I’ve listed the quick steps for setting up Maps for Creative Cloud for automated custom symbol replacement. If you prefer videos though, here is a really helpful 3-minute video on how you can set it up. The quick steps for replacing your point symbology are as follows:
- Point to the symbol library location. In the Mapboard tab, click on the menu in the upper right corner to access Maps for Creative Cloud’s settings. From there, you will select the location of the Illustrator symbols, brushes (for line data), or swatches (for polygons) library from which you will using custom symbology. In the image below, you can see that the name of my Illustrator symbols library is RecreationMapSymbols.ai.
- Rename the map layer names to match the corresponding symbol’s name. To replace a symbol, the map layer’s name needs to match the name of the symbol in the symbols library (case sensitive). For example if I want to replace all my boat launch default point symbols with the custom symbol in my symbols library, I will rename the map layer to “Boat Access” (see the symbol name in my library above). If you want to replace the symbology automatically as the map downloads, you will rename the map layer in the Compilation window. If you wanted to replace the symbology after you download the map, you would rename the Illustrator layer name. This post-download option is great if you prefer to design your point symbols as you simultaneously design your map.
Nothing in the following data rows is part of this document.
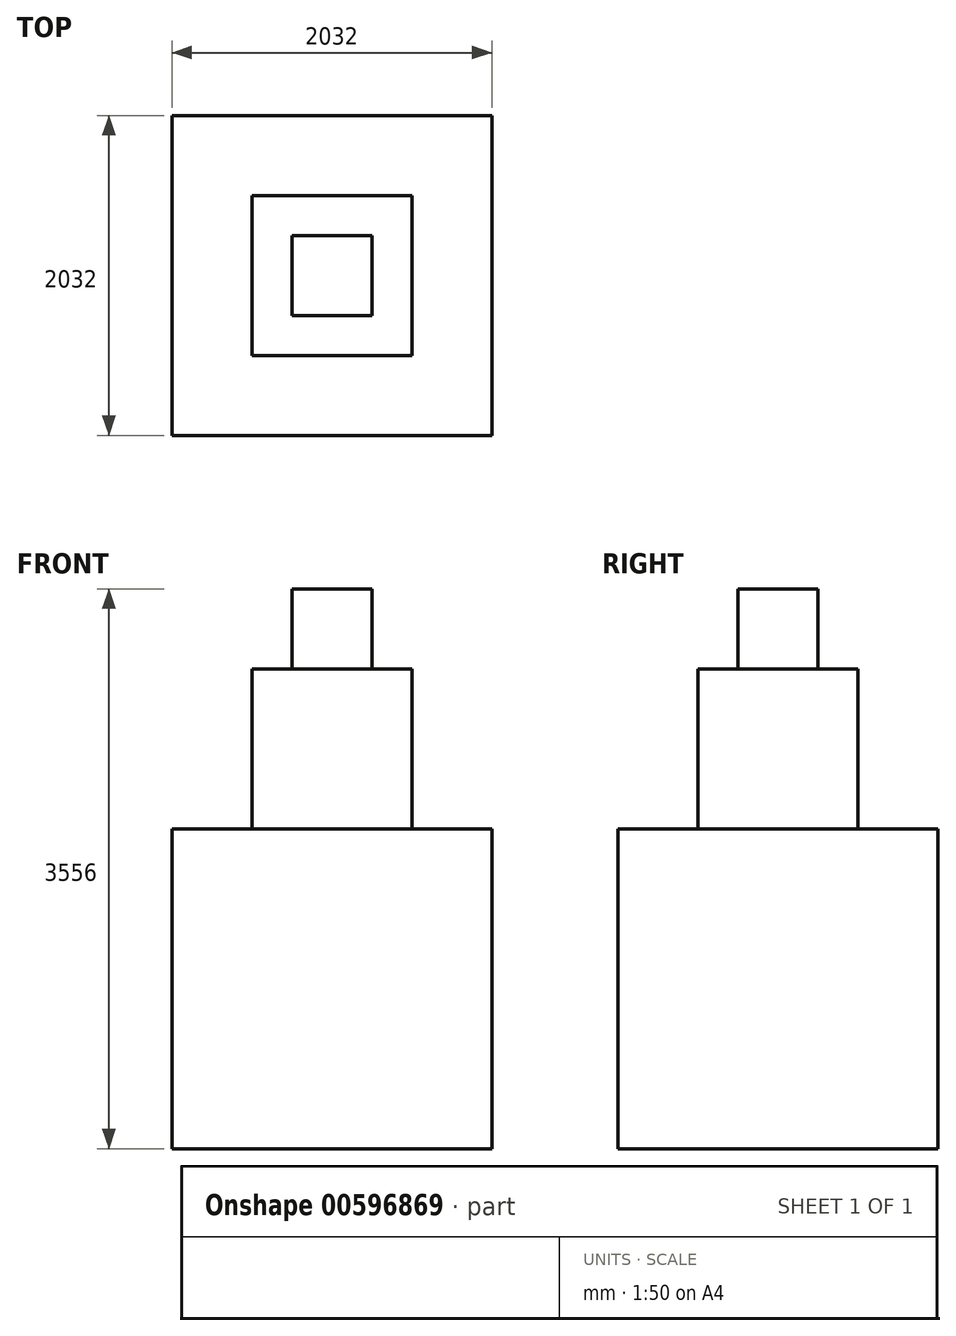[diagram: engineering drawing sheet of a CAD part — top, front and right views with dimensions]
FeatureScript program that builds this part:
annotation { "Feature Type Name" : "Feature", "Feature Type Description" : "" }
export const myFeature = defineFeature(function(context is Context, id is Id, definition is map)
    precondition{}
    {
        {
            var Q0;
            Q0=qCreatedBy(makeId("Right.planeOp"),FACE);
            var sketch = newSketch(context, id + "F0", { "sketchPlane" : qUnion([Q0])});
            skLineSegment(sketch, "E0.bottom", {"start": v(1016, 1016) * mm, "end": v(-1016, 1016) * mm});
            skLineSegment(sketch, "E0.top", {"start": v(1016, -1016) * mm, "end": v(-1016, -1016) * mm});
            skLineSegment(sketch, "E0.left", {"start": v(1016, 1016) * mm, "end": v(1016, -1016) * mm});
            skLineSegment(sketch, "E0.right", {"start": v(-1016, 1016) * mm, "end": v(-1016, -1016) * mm});
            skPoint(sketch, "E0.middle", {"position": v(0, 0) * mm});
            skSolve(sketch);
        }
        {
            var Q0;
            Q0=makeQuery(id+"F0.imprint","IMPRINT",FACE,{"disambiguationData":[TD([[makeQuery(id+"F0.imprint","IMPRINT",EDGE,{"derivedFrom":sQuery(id+"F0.wireOp",EDGE,"E0.bottom")}),1.0]])]});
            extrude(context, id + "F1", {"entities" : qUnion([Q0]), "depth" : 2032 * mm, "offsetDistance" : 25.4 * mm});
        }
        {
            var Q0;
            Q0=makeQuery(id+"F1.opExtrude","SWEPT_FACE",FACE,{"disambiguationData":[OSD([sQuery(id+"F0.wireOp",EDGE,"E0.bottom")])]});
            var sketch = newSketch(context, id + "F2", { "sketchPlane" : qUnion([Q0])});
            skLineSegment(sketch, "E1.bottom", {"start": v(508, 508) * mm, "end": v(1524, 508) * mm});
            skLineSegment(sketch, "E1.top", {"start": v(508, -508) * mm, "end": v(1524, -508) * mm});
            skLineSegment(sketch, "E1.left", {"start": v(508, 508) * mm, "end": v(508, -508) * mm});
            skLineSegment(sketch, "E1.right", {"start": v(1524, 508) * mm, "end": v(1524, -508) * mm});
            skSolve(sketch);
        }
        {
            var Q0;
            Q0=makeQuery(id+"F2.imprint","IMPRINT",FACE,{"disambiguationData":[TD([[makeQuery(id+"F2.imprint","IMPRINT",EDGE,{"derivedFrom":sQuery(id+"F2.wireOp",EDGE,"E1.bottom")}),-1.0]])]});
            extrude(context, id + "F3", {"entities" : qUnion([Q0]), "operationType" : NewBodyOperationType.ADD, "depth" : 1016 * mm, "offsetDistance" : 25.4 * mm});
        }
        {
            var Q0;
            Q0=makeQuery(id+"F3.opExtrude","CAP_FACE",FACE,{"disambiguationData":[OSD([sQuery(id+"F2.wireOp",EDGE,"E1.bottom"),sQuery(id+"F2.wireOp",EDGE,"E1.top"),sQuery(id+"F2.wireOp",EDGE,"E1.left"),sQuery(id+"F2.wireOp",EDGE,"E1.right")])],"isStart":false});
            var sketch = newSketch(context, id + "F4", { "sketchPlane" : qUnion([Q0])});
            skLineSegment(sketch, "E2.bottom", {"start": v(762, 254) * mm, "end": v(1270, 254) * mm});
            skLineSegment(sketch, "E2.top", {"start": v(762, -254) * mm, "end": v(1270, -254) * mm});
            skLineSegment(sketch, "E2.left", {"start": v(762, 254) * mm, "end": v(762, -254) * mm});
            skLineSegment(sketch, "E2.right", {"start": v(1270, 254) * mm, "end": v(1270, -254) * mm});
            skSolve(sketch);
        }
        {
            var Q0;
            Q0=makeQuery(id+"F4.imprint","IMPRINT",FACE,{"disambiguationData":[TD([[makeQuery(id+"F4.imprint","IMPRINT",EDGE,{"derivedFrom":sQuery(id+"F4.wireOp",EDGE,"E2.bottom")}),-1.0]])]});
            extrude(context, id + "F5", {"entities" : qUnion([Q0]), "operationType" : NewBodyOperationType.ADD, "depth" : 508 * mm, "offsetDistance" : 25.4 * mm});
        }
    });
- Turn on the Use Custom Symbol process. The Processes tab in Maps for Creative Cloud contains a list of handy actions that can be performed on your map automatically. By checking on the checkbox next to these actions, you will indicate that you want them to run. When these actions are turned on, they will run as you sync/download a map or on your already-downloaded .AI files as you click the “Run” button.
After following those three steps, your symbology will automatically be replaced with your custom Illustrator symbols either as you download your map, or on your already-downloaded map just by clicking the “Run” button at the bottom of the Processes window
4. Easily make and place your inset locator map on your overview recreation map
Lots of maps have an inset map (also known as area of interest and locator maps) to show users the smaller scale context of where the mapped area is located. These types of inset maps are wonderfully useful for recreation area visitors. Creating and adding one of these for my Red River Gorge map was really straightforward when using the Maps for Creative Cloud extension.
I just created a new map by drawing a new Mapboard over the state of Kentucky, and made it a really small scale. Then I searched for and added the Federal Lands layer, from which I could remove all but the Kentucky-based data. Then I simply added the states data layer from my Favorites, and downloaded the map into Illustrator, styled it, and used Illustrator’s place file option to paste this new smaller Illustrator file’s map directly onto my larger map in the upper left corner. It really was that simple.
These tips and tricks are really useful for overview recreation maps, but they are also very applicable to all sorts of map types. Give them a try in the next map you make with Maps for Creative Cloud.
*Just like most overview recreation maps, my Red River Gorge map displayed here and the rest of the series should not be used for climbing or hiking. Happy mapping!